Thank goodness for Cameron Crowe's work, and also Ellen Willis' (R.I.P.).
Nice read to begin my day up here in a somewhat soggy Tupper Lake, NY!
I also recently completed Brother & Sisters. Nice work Alan. Of all the rock bios I ever read (and I've read A LOT of them), One Way Out was head and shoulders above the rest. Brothers & Sisters is a most worthy follow up. Congrats.
I read Sticky Fingers, and while not really surprised by what a sleaze Wenner is, I was surprised by how many people he conned.
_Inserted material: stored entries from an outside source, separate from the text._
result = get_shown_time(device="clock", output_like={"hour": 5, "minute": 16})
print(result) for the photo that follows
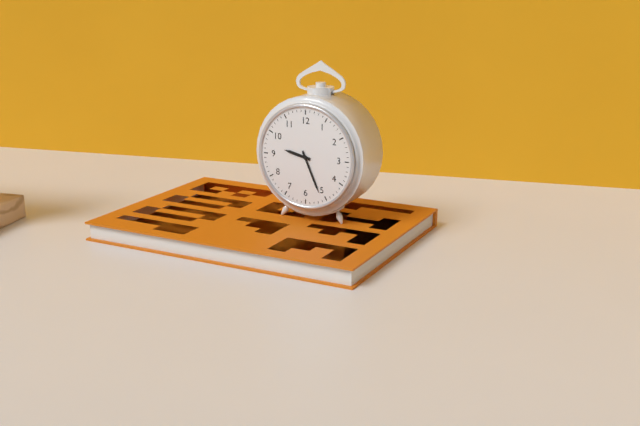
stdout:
{"hour": 9, "minute": 26}
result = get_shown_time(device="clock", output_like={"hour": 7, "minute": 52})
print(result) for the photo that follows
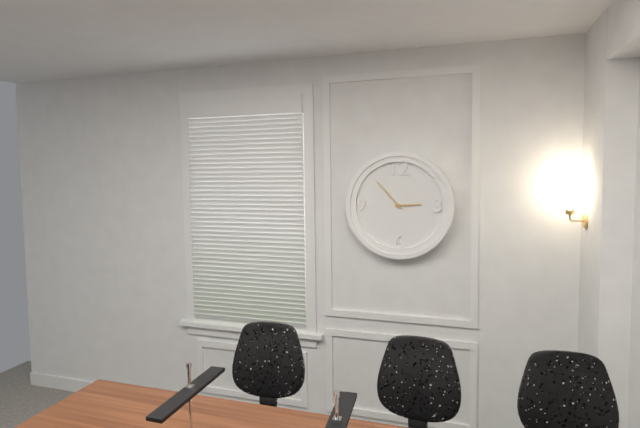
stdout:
{"hour": 2, "minute": 53}
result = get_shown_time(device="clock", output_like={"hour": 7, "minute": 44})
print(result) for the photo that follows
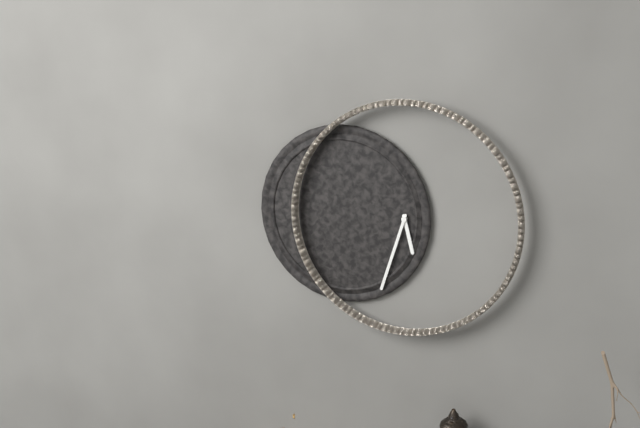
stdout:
{"hour": 5, "minute": 33}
Maybe now Boz Scaggs can finally get in the Rock 'n' Roll Hall of Fame, though that award looks less prestigious by the year. Mark Knopfler and Van Morrison had the right idea by not bothering to show up when voted in.
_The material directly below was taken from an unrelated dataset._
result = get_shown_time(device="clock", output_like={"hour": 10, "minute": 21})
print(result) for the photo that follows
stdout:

Yeah, I never considered Wenner as anyone of cultural significance beyond a bright and timely entrepreneur with capitalist intentions in the midst of the ‘60s Revolution. He surely was no altruistic visionary. He was fine pushing booze and cigarette ads and shilling for record companies in return for access for years so why would one consider him in any other light? The irony is how Wenner profited from the Black music industry with the deep well of iconic artists and sounds and seriously, couldn’t think to include any one pioneer’s voice? I long ago stopped reading RS or getting my cultural weather report from them. On another more delightful note, I found your Brothers and Sisters to be among the very best of any Brothers’ books. Scholarly researched and written with nuances from the special time that had never seen the real light of day. I haunted record and head shops for any DA session vinyls and any ABB magazines since the early 70s and thought I knew a lot. Then your book came out! Loved it. In my view, the Brothers and Sisters incarnation came as close to keeping alive the lightning-in-the-bottle magic of Duane and Berry’s short years. It’s when they became true superstars all the while haunted by the ghosts of what once was and the tsunami of fame’s temptations. It’s remarkable the Brothers went as long as they did although nothing was as creative or pure as ‘69-‘71 or the ‘73-‘76 Phoenix years. The very last runs of the Brothers were bittersweet to me. Most of the shows relied on the canon from the best two incarnations playing tribute to their leaders, youth, and early musical genius. I know legions of new fans came aboard in all the ensuing years, but damn, to have been there then was such a treat! That was my youth! You really captured it, man. Congrats Alan!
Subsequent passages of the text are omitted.